I’ve only ever had buttons on the side or a touch screen but I like the idea of 2 locations. Sometimes I read holding the sides and sometimes the bottom.
I am really waiting for the day that it tracks your eye movements and turns the page for you though. I’m not creeped out enough by Amazon targeting me with dog clothes when I mention shopping for a costume for a contest. Bring on the page turning mind chips!
Most buttons just get in the way. I did enjoy them on my Sony readers where they were at the bottom.
On the 2017 Kindle Oasis, they put them where I prefer to rest my thumb. And no means to turn them off, like the Voyage had, sigh…. And the width of the bezel to accommodate the darn buttons makes it less easy to swipe.
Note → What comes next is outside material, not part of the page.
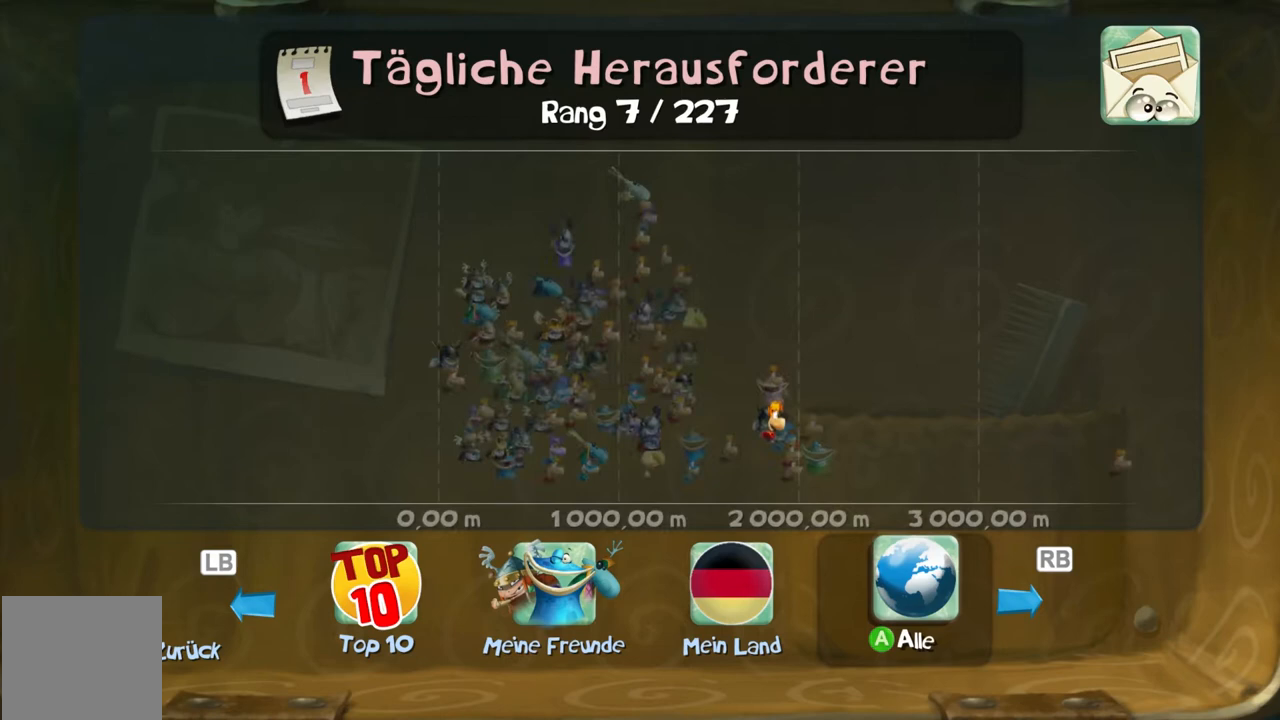
{"buttons": ["B"], "left_stick": "center", "events": []}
So my favorite location for buttons currently is ABSENT. My Kobo Aura ONE is ideal in that regard. It remains my favorite reader.
Constant button pressing is aggravating to tendinitis in my arm. Swiping is a gentle action that doesn’t irritate.
I used to own a kindle 3 keyboard. I like the edge buttons because i can opt to either squeeze it (one hand gripping both sides) or directly pressing it from the top. But back then i wished it had slimmer bezels for better grip.
I have big hands. Nook Glowlight 3 held in my right hand with thumb on the top “forward” button works great.
My nook is a pleasure to read on.
It depends on the size of the Reader.
For a 6-8 inch Reader, definitely the best is both sides like Nook.
For a bigger device, like a Boox Note Pro, it would be hard to put them there, so the bottom still could be a good option.